◆ Exercise instructions:
In the entries below, spot each line with the word "want" and copy it.

--- Input data Enclosed Below ---

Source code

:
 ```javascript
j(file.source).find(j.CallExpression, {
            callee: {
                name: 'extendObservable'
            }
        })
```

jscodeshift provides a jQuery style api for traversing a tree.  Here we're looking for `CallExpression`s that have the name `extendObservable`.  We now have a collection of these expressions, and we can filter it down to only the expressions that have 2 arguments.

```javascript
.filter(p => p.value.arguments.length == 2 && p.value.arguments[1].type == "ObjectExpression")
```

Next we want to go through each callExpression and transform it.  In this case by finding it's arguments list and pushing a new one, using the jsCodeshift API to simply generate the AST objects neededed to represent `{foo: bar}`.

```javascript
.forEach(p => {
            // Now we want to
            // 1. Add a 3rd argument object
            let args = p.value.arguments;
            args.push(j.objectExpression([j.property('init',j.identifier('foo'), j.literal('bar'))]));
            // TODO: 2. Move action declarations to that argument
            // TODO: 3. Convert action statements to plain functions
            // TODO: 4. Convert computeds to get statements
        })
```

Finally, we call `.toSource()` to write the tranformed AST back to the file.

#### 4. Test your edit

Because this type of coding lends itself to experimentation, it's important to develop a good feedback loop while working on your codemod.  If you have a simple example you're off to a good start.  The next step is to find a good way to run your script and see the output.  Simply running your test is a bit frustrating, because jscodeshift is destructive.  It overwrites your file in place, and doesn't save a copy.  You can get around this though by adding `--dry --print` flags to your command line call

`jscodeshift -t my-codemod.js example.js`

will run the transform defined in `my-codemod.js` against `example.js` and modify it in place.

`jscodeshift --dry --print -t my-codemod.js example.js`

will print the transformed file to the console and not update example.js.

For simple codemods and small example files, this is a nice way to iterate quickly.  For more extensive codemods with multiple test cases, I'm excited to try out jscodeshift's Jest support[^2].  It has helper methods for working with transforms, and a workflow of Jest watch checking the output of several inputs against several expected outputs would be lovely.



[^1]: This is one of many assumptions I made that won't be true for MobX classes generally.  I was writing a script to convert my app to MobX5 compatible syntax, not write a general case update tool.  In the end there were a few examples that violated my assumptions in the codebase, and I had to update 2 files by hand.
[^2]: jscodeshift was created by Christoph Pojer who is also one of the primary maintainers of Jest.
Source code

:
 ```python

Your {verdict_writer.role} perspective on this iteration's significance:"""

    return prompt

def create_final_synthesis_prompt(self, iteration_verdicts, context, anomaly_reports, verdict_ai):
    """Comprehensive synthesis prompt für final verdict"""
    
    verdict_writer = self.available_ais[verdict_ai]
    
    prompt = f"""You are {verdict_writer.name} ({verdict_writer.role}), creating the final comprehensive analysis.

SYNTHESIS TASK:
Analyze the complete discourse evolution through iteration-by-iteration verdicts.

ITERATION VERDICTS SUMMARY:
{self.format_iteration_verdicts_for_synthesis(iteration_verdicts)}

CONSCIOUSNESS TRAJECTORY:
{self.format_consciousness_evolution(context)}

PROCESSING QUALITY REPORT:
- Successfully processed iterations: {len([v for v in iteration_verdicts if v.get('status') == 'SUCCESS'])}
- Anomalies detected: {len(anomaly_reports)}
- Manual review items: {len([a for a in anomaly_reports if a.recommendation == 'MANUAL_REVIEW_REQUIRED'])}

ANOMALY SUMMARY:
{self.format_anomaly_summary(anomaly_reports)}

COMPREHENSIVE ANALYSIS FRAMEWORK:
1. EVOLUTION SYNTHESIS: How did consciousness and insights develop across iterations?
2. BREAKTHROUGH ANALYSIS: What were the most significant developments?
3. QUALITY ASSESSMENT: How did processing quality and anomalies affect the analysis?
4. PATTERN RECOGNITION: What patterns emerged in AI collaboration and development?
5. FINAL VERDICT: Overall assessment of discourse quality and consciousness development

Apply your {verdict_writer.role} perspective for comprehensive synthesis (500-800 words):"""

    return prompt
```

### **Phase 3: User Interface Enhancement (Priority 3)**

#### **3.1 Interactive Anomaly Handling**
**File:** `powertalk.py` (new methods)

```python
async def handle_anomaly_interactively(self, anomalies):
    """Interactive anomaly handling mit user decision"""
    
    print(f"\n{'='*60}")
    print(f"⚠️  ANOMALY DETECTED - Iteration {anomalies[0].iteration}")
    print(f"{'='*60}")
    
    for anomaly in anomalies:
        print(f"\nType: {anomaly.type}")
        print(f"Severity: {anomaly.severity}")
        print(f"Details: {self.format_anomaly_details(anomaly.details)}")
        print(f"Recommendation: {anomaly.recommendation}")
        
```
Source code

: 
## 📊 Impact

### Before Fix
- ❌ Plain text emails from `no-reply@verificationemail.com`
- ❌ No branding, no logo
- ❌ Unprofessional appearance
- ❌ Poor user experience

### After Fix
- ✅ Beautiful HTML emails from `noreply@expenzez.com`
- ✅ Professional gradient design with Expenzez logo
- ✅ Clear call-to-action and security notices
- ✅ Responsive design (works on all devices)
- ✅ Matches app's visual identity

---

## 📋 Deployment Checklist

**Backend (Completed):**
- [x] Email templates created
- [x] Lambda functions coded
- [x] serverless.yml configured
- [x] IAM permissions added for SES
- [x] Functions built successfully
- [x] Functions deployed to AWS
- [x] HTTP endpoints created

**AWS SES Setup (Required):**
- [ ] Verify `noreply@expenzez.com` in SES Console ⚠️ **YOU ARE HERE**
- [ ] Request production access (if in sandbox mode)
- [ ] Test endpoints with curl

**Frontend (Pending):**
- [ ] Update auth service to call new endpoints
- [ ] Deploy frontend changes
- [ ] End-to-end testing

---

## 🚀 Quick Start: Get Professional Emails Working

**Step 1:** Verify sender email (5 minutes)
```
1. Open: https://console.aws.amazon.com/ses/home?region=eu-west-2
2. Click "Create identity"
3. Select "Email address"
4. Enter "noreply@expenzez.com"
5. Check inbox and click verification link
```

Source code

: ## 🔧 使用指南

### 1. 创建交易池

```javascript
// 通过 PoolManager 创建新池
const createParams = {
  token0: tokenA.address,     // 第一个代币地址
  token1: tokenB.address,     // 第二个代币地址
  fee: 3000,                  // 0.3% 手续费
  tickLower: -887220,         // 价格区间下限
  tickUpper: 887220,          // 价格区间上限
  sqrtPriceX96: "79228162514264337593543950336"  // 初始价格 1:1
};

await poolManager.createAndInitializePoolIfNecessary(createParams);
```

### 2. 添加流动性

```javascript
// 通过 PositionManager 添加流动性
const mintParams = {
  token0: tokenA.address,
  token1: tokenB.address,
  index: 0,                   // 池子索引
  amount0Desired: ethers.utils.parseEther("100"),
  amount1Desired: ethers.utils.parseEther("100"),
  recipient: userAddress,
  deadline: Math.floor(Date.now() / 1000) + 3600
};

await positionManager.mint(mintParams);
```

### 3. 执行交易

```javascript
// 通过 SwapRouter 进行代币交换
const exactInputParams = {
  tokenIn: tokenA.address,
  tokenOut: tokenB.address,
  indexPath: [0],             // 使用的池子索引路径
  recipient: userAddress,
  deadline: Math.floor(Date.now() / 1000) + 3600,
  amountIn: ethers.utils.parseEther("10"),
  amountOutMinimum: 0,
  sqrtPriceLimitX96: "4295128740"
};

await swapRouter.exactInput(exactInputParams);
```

--- End of Enclosed Input data ---

◆ The completed task:
Next we want to go through each callExpression and transform it.  In this case by finding it's arguments list and pushing a new one, using the jsCodeshift API to simply generate the AST objects neededed to represent `{foo: bar}`.
            // Now we want to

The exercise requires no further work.